While the CAP Center and the workgroup consider the consensus statement an important step forward, experience and common sense will continue to play a central role in AP critical values policy. One of the workgroup’s tasks was an extensive literature review that graded various articles based on rather stringent criteria, Dr. DeYoung says. “What we came up with was that there is not a lot of good evidence-based data out there. There is anecdote and personal experience, not a lot of good data. Even our data is not good data by strict definition.”

“I don’t think you can entirely get away from experience, nor should you.

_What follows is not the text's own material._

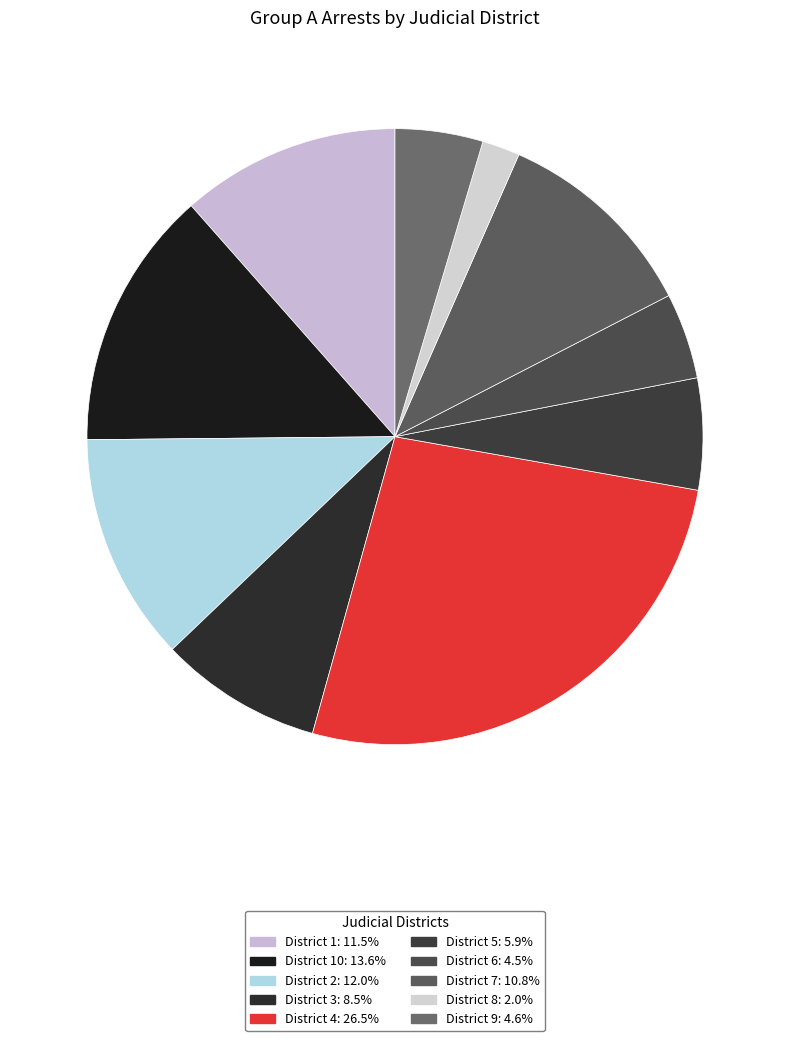

Count the number of slices in the pie.

10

Surgical pathologists are all trained MD physicians, and if a voice in the back of your head tells you this is an important finding, then you’d better get ahold of the clinician and let someone know.” For that reason, the consensus statement emphasizes the importance of pathologists’ professional judgment. “We can set some parameters and agree on a list, but if there’s something that falls off the list, you have to get the surgical pathologist to exercise their ‘MD’ and not just their slide-reading persona.”

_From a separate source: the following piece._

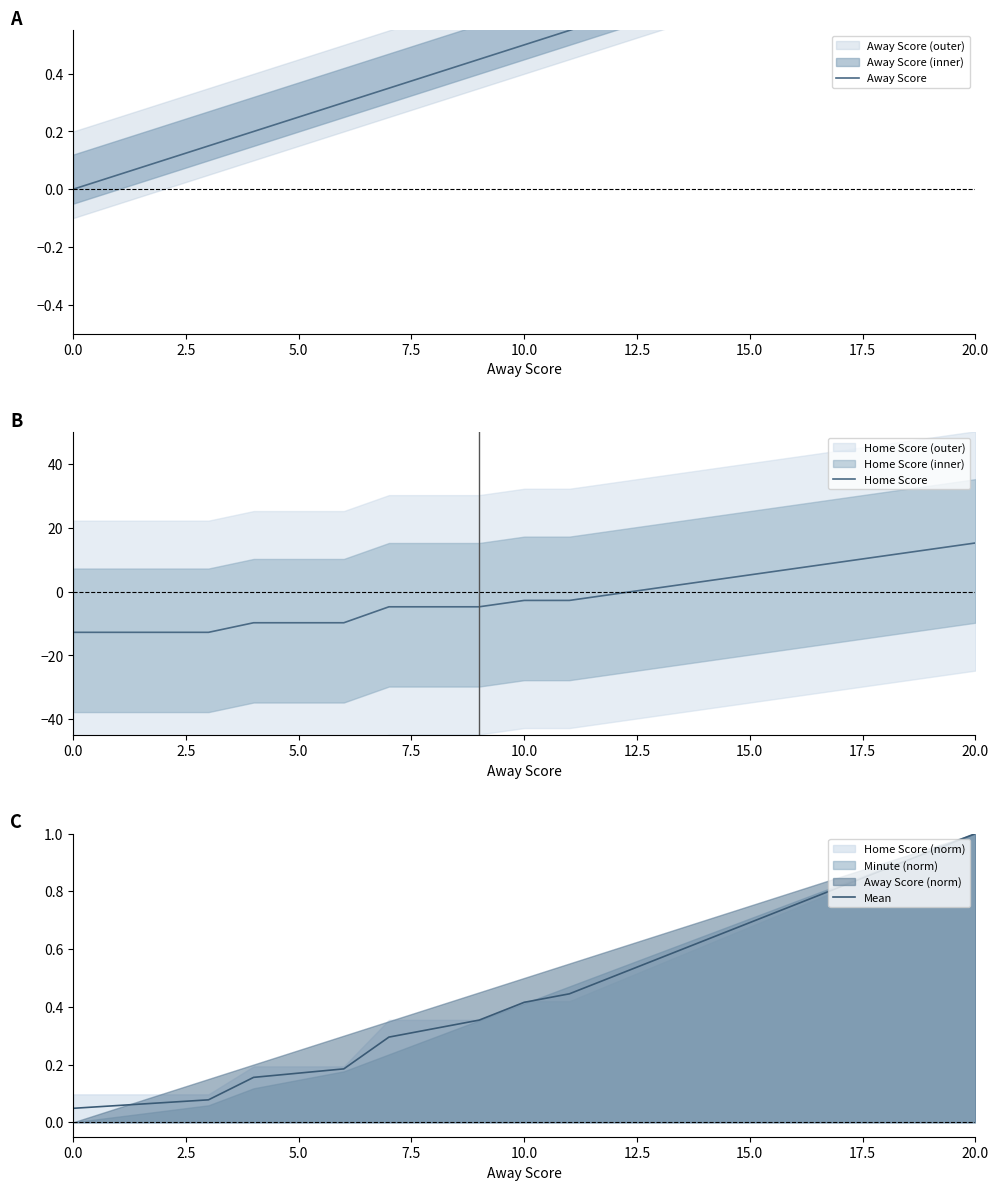

Does the chart display data point markers on the line(s)?

No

In developing the consensus statement, the workgroup has tried hard to stay sensitive to practicing pathologists’ needs in addition to quality concerns, Dr. Nakhleh says. The group incorporated an active feedback element and, after a draft version was put on the Internet and public comment solicited, “We actually got more than 400 comments sent back to us, and we used that information to modify our recommendations.”

Some pathologists have expressed concern that the policy recommendations might be burdensome. “We understand, and I think pathologists know, that when you put out a report, the clinician actually has the responsibility to read that report. That’s actually written in law. What we are doing with this, by talking about urgent diagnoses or significant unexpected diagnoses, is trying to make sure that report doesn’t get overlooked. We’re going the extra mile to make sure the patient is safe,” Dr. Nakhleh says.

One area that will continue to be difficult is audits or quality monitors to make sure institutions are following the policies they set. “The folks on the committee recognize that,” Dr. De Young says. “A lot depends on your setup and how easy it is to get information out of your LIS and/or your EMR. LISs vary significantly across the board with regard to the ease of getting at information. But we believe you should make some good faith effort to audit to make sure the policy is being followed. Regulators and inspectors are going to be looking to make sure that loop is closed. Because it’s one thing to have a policy; it’s another thing to have an active policy that’s actually implemented and is standard operating procedure.”

Since his institution has a loose written set of guidelines now, Dr. DeYoung says he and his co-director of AP will use the consensus statement to strengthen and flesh out the policy. “No policy is ever going to cover every contingency,” he says, “but we think the recommendations we’ve put down give folks a good starting point for discussions at their institution.”

The consensus statement is an important milestone in helping institutions agree upon guidelines for handling critical AP diagnoses, Dr. Silverman agrees, but the recommendations will continue to be improved. “They have to be tailored to each institution, and I think the terminology and expectations of time frames need to be fine-tuned. So it’s a work in progress—but it’s a work that’s heading in the right direction.”


Anne Paxton is a writer in Seattle. The workgroup members, in addition to Drs. Nakhleh, DeYoung, and Silverman, are Jeffrey Myers, MD; Timothy Allen, MD; Patrick Fitzgibbons, MD; William Funkhouser, MD, PhD; Amy Lynn, MD; and Dina Mody, MD.